In last week’s email, I discussed a study, “Effects of testosterone supplementation on body composition and lower-body muscle function during severe exercise- and diet-induced energy deficit: A proof-of-concept, single centre, randomised, double-blind, controlled trial,” in which a severe energy deficit resulted in losses of fat mass (FM) alongside gains & maintenance of lean body mass (LBM) in the testosterone and placebo groups, respectively.
If you recall from last week, these young men were prescribed daily exercise to the tune of > 1,500 kcal expended, and were instructed to slightly restrict the number of kcal/d compared to how much they were eating at a weight-stable baseline. On average, participants were facing an estimated daily energy deficit of over 2,000 kcal/d.
So these guys were in an “energy deficit” and yet many of them maintained (or even gained) LBM. One of the questions I posed in my previous email and want to address in this one: what happens to LBM during a water-only fast? In particular, what happens to skeletal muscle mass? Can you maintain muscle while fasting?
We know that if skeletal muscle mass is maintained, muscle protein synthesis (MPS) and muscle protein breakdown (MPB) are balanced overall. So, what are the ways in which you can boost MPS and/or limit MPB?
Eating a meal that contains protein with high quantities of all of the essential amino acids, leucine in particular, is a great way to stimulate MPS (and reduce MPB). If you’re fasting, this important contributor of MPS, and attenuator of MPB, appears to be out of play.
Another way to stimulate MPS is by exercising (resistance training in particular, but also aerobic exercise, perhaps to a lesser degree). However, this also stimulates MPB. If that’s the case, how can we build muscle if exercise both stimulates the synthesis and breakdown of protein? It turns out that exercise also sensitizes skeletal muscle to the anabolic effects of a protein-containing meal, which can result in an overall increase in MPS and LBM. But if we’re fasting, apparently there’s no protein-containing meal to be had.
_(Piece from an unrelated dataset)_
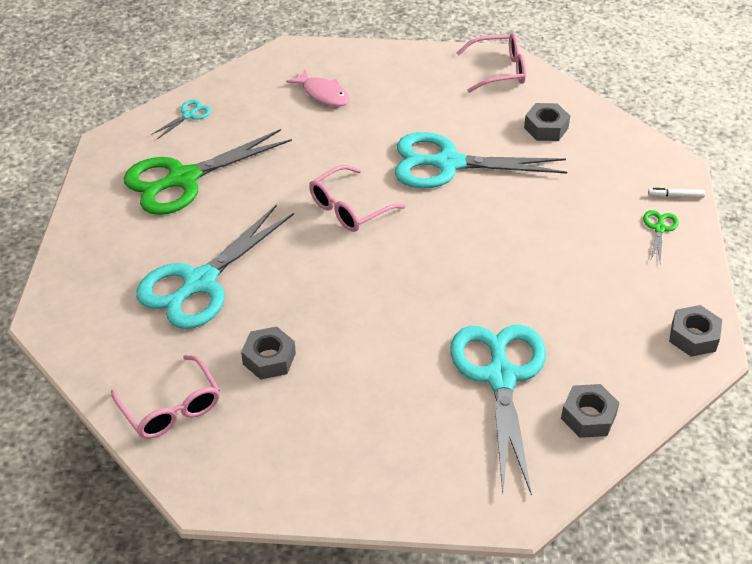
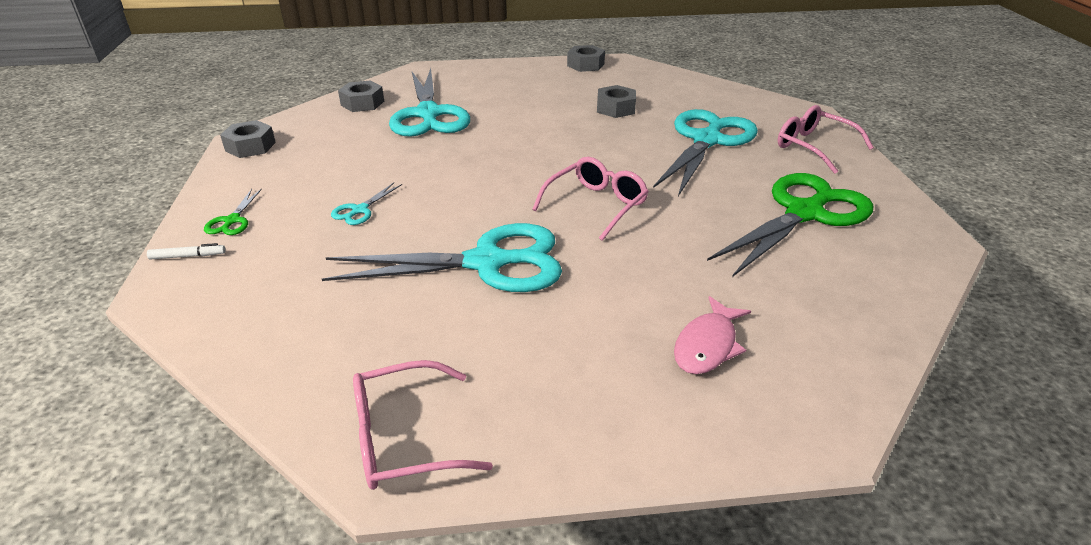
camera: 170 degrees right, 10 degrees down
(170, 407) = (670, 85): pink glasses -> pink glasses (814, 147)
(189, 115) = (878, 287): turquoise scissors -> turquoise scissors (360, 210)
(323, 94) = (707, 345): pink fish -> pink fish turned 90 degrees counterclockwise
(546, 128) = (338, 329): grey nut -> grey nut (585, 65)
Anecdotally, during my week-long water-only fasts where I engage in daily resistance exercise and 1-2 zone-2 rides, I don’t seem to lose any muscle mass. (Granted, I’m basing this off pictures and bioelectrical impedance scales for the most part, so there may be some small margin of error.) Given the apparent constraints above, how is this possible?
For one thing, fasting increases the production of ketones, beta-hydroxybutyrate (BOHB) in particular, and this may spare the body’s protein from oxidation. Infusing BOHB is associated with the maintenance and even increases in circulating branched-chain amino acids (i.e., leucine, isoleucine, and valine). Steve Phinney and Jeff Volek have pointed out that the primary driver of MPS is the availability of essential amino acids (especially leucine) and that in the keto-adapted state, blood levels of leucine increase. In other words, the keto-adapted state spares protein and preserves lean tissue. Couple this with the effects of mechanical stress (and myokine signaling, perhaps) from resistance exercise on MPS, and it could be a powerful 1-2 punch for muscle maintenance during a fast. But how can you synthesize muscle protein if you’re fasting?
During fasting, insulin and glucose plummet while counter-regulatory hormones increase (e.g., growth hormone, adrenaline), setting up a milieu that favors fat-oxidation and enhanced autophagy. While protein breakdown exceeds protein synthesis during a week-long fast, this does not necessarily mean that MPB exceeds MPS. All cells contain proteins, so when proteins are catabolized, this may be preferentially coming from skin and intestinal cells, for example, compared to muscle cells. It stands to reason that during times of famine, muscle preservation is favored over other cells that turnover more rapidly. (Jason Fung, a previous guest on The Drive, has a great post explaining muscle preservation during starvation.)
Globally, mTOR—described as the cell’s general contractor by my friend David Sabatini—is turned down during fasting. But, the mechanical stress from resistance training can turn up mTOR (mTORC1, to be more specific) locally (i.e., in muscle cells), independent of growth factors and amino acids (which are the two other well-known ways to turn up this protein complex). This may help partition some of the amino acids in the body that are broken down toward muscle, thus preserving muscle mass. I don’t think it’s out of the realm of possibility that you can “eat” a meal of protein that contains all of the essential amino acids during a fast. This may be one of the benefits of autophagy, which literally translates to “self-eating.” Your muscle cells may be dining off your skin cells, so to speak.
Obviously, the longer you fast, the more you drain your internal sources of food, and the more likely MPB will exceed MPS over time. (This may also suggest that the fatter you are to begin with, the longer you can eat yourself, and presumably maintain muscle mass for longer.) If you want to ADD muscle mass to your frame, fasting is obviously not the best strategy. Getting leucine, and all of the essential amino acids for that matter, from outside sources is a must for long-term growth and maintenance of muscle mass. But in the short-term (at least up to a week for most people), I believe you can maintain muscle mass while fasting, particularly if you’re resistance training.